Needless to say, you’d be hard pressed to find someone who isn’t aware of Disney films, and you’d probably encounter equal difficulty trying to find someone who hasn’t heard of (or fantasized about being) a Disney princess. Whether you always wanted to be a mermaid, like Ariel, or were incredibly studious like Belle, Disney princesses offer up the opportunity for young children – and girls in particular – to form a sense of identification with the characters and inspiration from them. Arguably, the most popular princesses take the form of: Belle, Ariel, Cinderella, Aurora, Snow White and Jasmine.
Whilst Disney has had extraordinary success with these princesses, Jasmine was the first princess where Disney deviated from their white princess preference, and introduced the world to a princess of colour – notably from the Middle East. Of course, Disney has had some success with other racially and ethnically diverse princesses since then, such as Mulan, Pocahontas and Tiana, there is still an adherence to white princesses in general; Merida, Rapunzel, Anna, Elsa, to name a few.

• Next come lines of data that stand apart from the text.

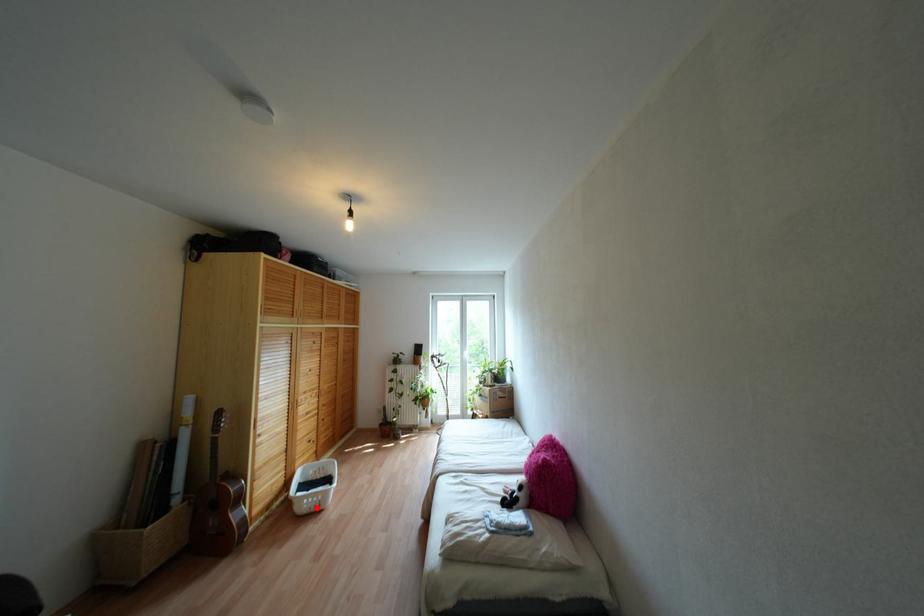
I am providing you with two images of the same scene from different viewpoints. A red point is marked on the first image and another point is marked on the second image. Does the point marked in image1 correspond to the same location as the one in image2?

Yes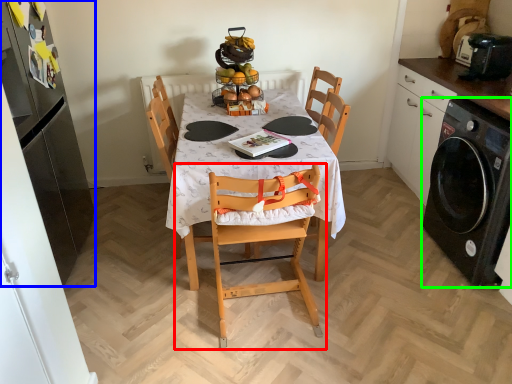
Question: Based on their relative distances, which object is nearer to chair (highlighted by a red box)? Choose from cabinetry (highlighted by a blue box) and kitchen appliance (highlighted by a green box).

Choices:
 (A) cabinetry
 (B) kitchen appliance

Answer: (B)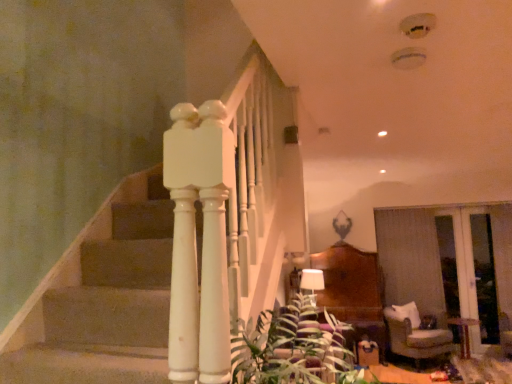
Question: In the image, is beige fabric armchair at lower right on the left side or the right side of wooden glossy table at lower right?

Choices:
 (A) left
 (B) right

Answer: (A)

Question: Is beige fabric armchair at lower right taller or shorter than wooden glossy table at lower right?

Choices:
 (A) tall
 (B) short

Answer: (A)

Question: Which object is positioned farthest from the transparent glass door at right?

Choices:
 (A) beige fabric armchair at lower right
 (B) white fabric lampshade at center
 (C) green leafy plant at lower center
 (D) wooden glossy table at lower right

Answer: (C)

Question: Which object is the closest to the wooden glossy table at lower right?

Choices:
 (A) beige fabric armchair at lower right
 (B) white fabric lampshade at center
 (C) green leafy plant at lower center
 (D) transparent glass door at right

Answer: (D)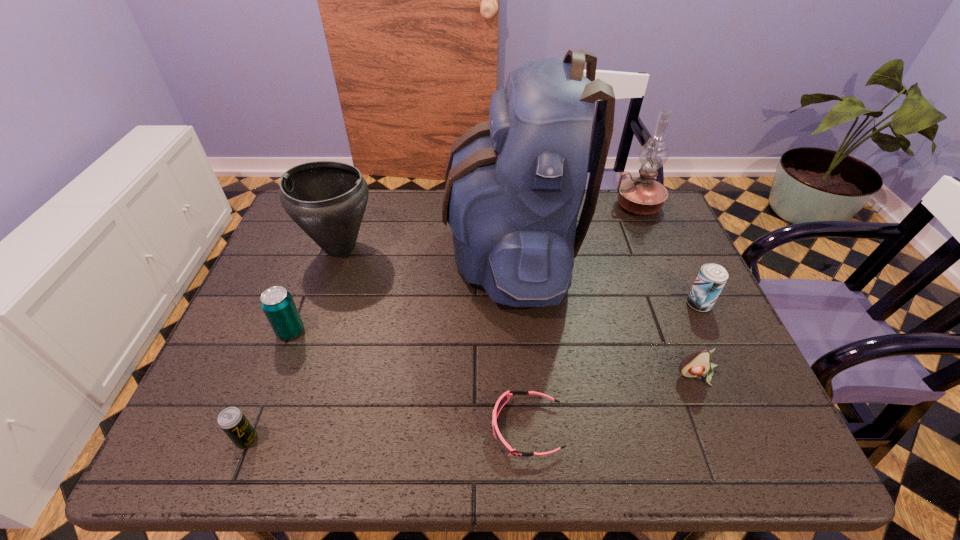
The image size is (960, 540). I want to click on backpack, so click(514, 185).

The image size is (960, 540). Identify the location of the second tallest object. (641, 195).

The width and height of the screenshot is (960, 540). Identify the location of the sixth shortest object. (327, 199).

Where is `the second nearest beer can`? This screenshot has height=540, width=960. the second nearest beer can is located at coordinates (277, 303).

You are a GUI agent. You are given a task and a screenshot of the screen. Output one action in this format:
    pyautogui.click(x=<x>, y=<y>)
    Task: Click on the rightmost beer can
    This screenshot has height=540, width=960.
    Given the screenshot: What is the action you would take?
    pos(711,279)

Image resolution: width=960 pixels, height=540 pixels. I want to click on the sixth farthest object, so click(696, 364).

Where is `the shortest beer can`? This screenshot has width=960, height=540. the shortest beer can is located at coordinates (232, 421).

Identify the location of goggles. (504, 398).

Locate an element on the screen. This screenshot has width=960, height=540. vacant space located 0.170m at the front pocket of the backpack is located at coordinates (389, 249).

Locate an element on the screen. This screenshot has height=540, width=960. vacant space located at the front pocket of the backpack is located at coordinates (410, 249).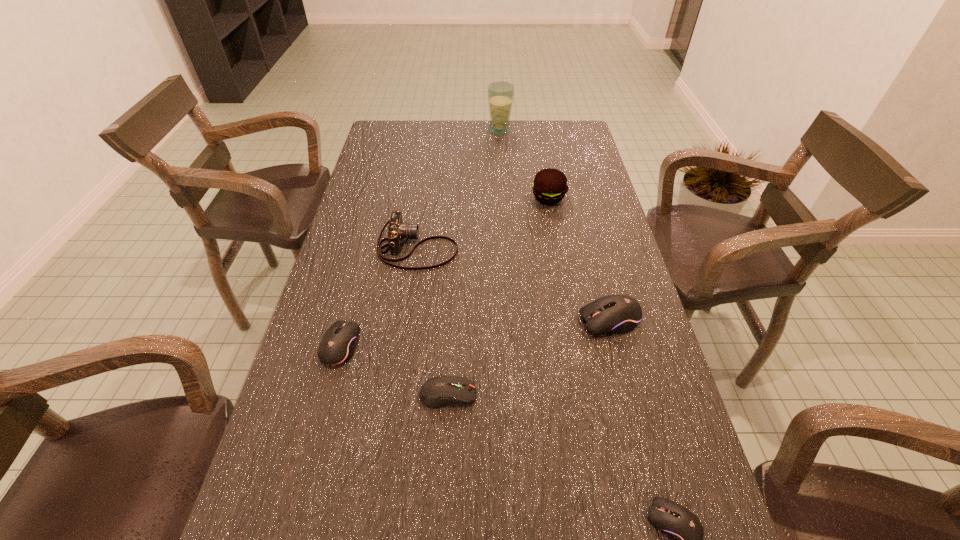
Locate an element on the screen. object identified as the sixth closest to the farthest object is located at coordinates (684, 529).

Select which object appears as the third closest to the fourth object from right to left. Please provide its 2D coordinates. Your answer should be formatted as a tuple, i.e. [(x, y)], where the tuple contains the x and y coordinates of a point satisfying the conditions above.

[(614, 313)]

Image resolution: width=960 pixels, height=540 pixels. Identify the location of computer mouse that can be found as the second closest to the tallest object. (338, 344).

Point out which computer mouse is positioned as the second nearest to the second nearest object. Please provide its 2D coordinates. Your answer should be formatted as a tuple, i.e. [(x, y)], where the tuple contains the x and y coordinates of a point satisfying the conditions above.

[(614, 313)]

Locate which black computer mouse is the closest to the third farthest computer mouse. Please provide its 2D coordinates. Your answer should be formatted as a tuple, i.e. [(x, y)], where the tuple contains the x and y coordinates of a point satisfying the conditions above.

[(338, 344)]

Identify which black computer mouse is located as the nearest to the biggest black computer mouse. Please provide its 2D coordinates. Your answer should be formatted as a tuple, i.e. [(x, y)], where the tuple contains the x and y coordinates of a point satisfying the conditions above.

[(684, 529)]

You are a GUI agent. You are given a task and a screenshot of the screen. Output one action in this format:
    pyautogui.click(x=<x>, y=<y>)
    Task: Click on the free spot that satisfies the following two spatial constraints: 1. on the front side of the sixth shortest object; 2. on the right side of the tallest object
    This screenshot has height=540, width=960.
    Given the screenshot: What is the action you would take?
    pyautogui.click(x=504, y=198)

You are a GUI agent. You are given a task and a screenshot of the screen. Output one action in this format:
    pyautogui.click(x=<x>, y=<y>)
    Task: Click on the vacant region that satisfies the following two spatial constraints: 1. on the front-facing side of the brown camera; 2. on the back side of the tallest computer mouse
    The height and width of the screenshot is (540, 960).
    Given the screenshot: What is the action you would take?
    pyautogui.click(x=407, y=320)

Even when Disney has focused on princesses of colour, like Jasmine, the emphasis has never been on racial issues, different cultures or even with displaying princesses with accents (Merida and Tiana are the only princesses I can think of with distinct accents – and these are still Western, although Mulan might suffice). You need only look at Jasmine herself to notice her pristine American accent, stereotypical Arabian clothing and seemingly no connection to her own culture or the inclusion of said culture to the structure of the plot, with mysticism, magic, and men more central to the film. Mulan attempted to rectify this with an Asian princess portrayal, but still fell short and succumbed to stereotypes, whilst never seeming to get the recognition she deserves in popular media or indeed in the Disney company itself (i.e. you can only ‘meet’ Mulan in EPCOT in Disney World, unlike other princesses who are available in Magic Kingdom).

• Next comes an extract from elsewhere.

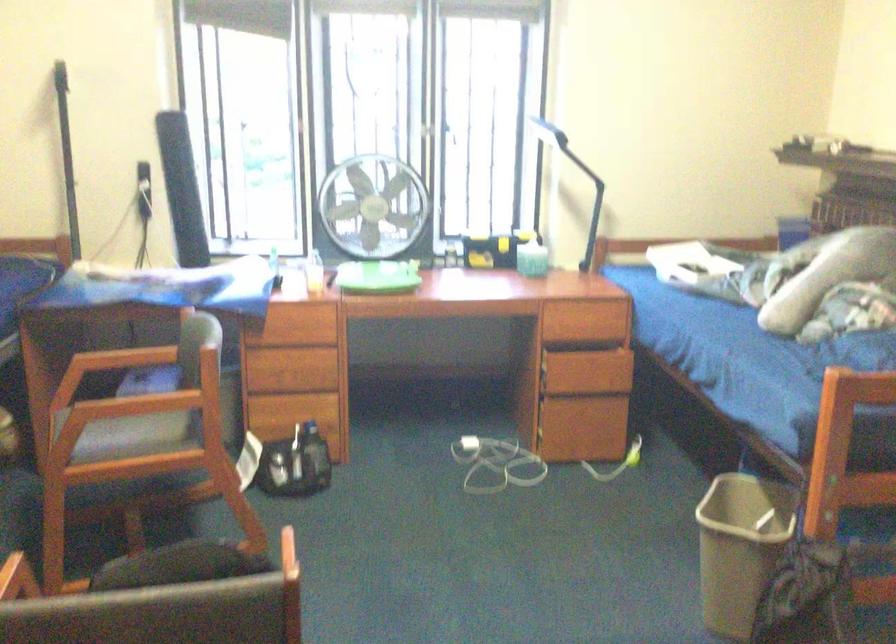
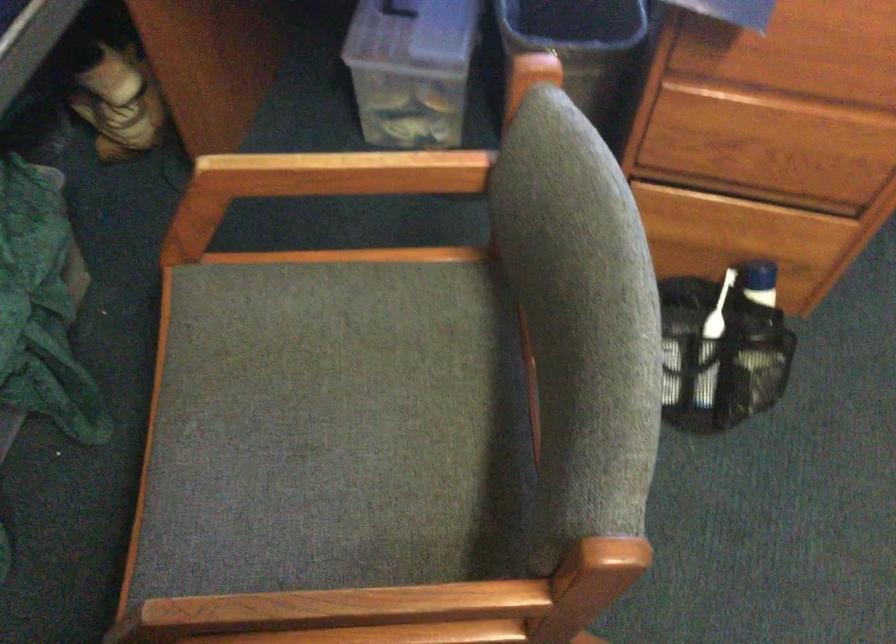
Where in the second image is the point corresponding to the point at 131,431 from the first image?

(347, 406)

2009’s Tiana seemed to be a shining progressive beacon of light for Disney and society – the first black Disney princess – and expectations were high. But whilst Tiana’s personality and hard work ethic were admirable, Tiana’s community was criticised for its lack of racial issues, and the whole frog analogy seemingly relating people of colour to animals (in this case, frogs, although I’ll let you be the judge of that one). Following on from Tiana, we had a slew of white – but arguably somewhat culturally diverse – princesses, from the Scottish Merida to the Norwegian Anna and Elsa and then finally, seven years later, we have the first Polynesian Disney princess: Moana.
Whilst this is a somewhat taxing journey, and the fact that Moana isn’t exactly Disney’s first Hawaiian influenced character (Lilo takes that particular biscuit), it is a sign that perhaps Disney is ready to experiment with culture and racial representation again, with some of the trailers even hinting at a Polynesian accent and traditional pronunciation of certain words.
Disney is such a globally influential and conglomerate company which has the ability to empower young people, whilst offering up much needed representation, and that is why this move to a potentially more culturally diverse princess is so important, as it will pave the way for more inclusive representations of cultures from around the world, promoting cultural and racial acceptance. And hey, we all need a bit of that right now.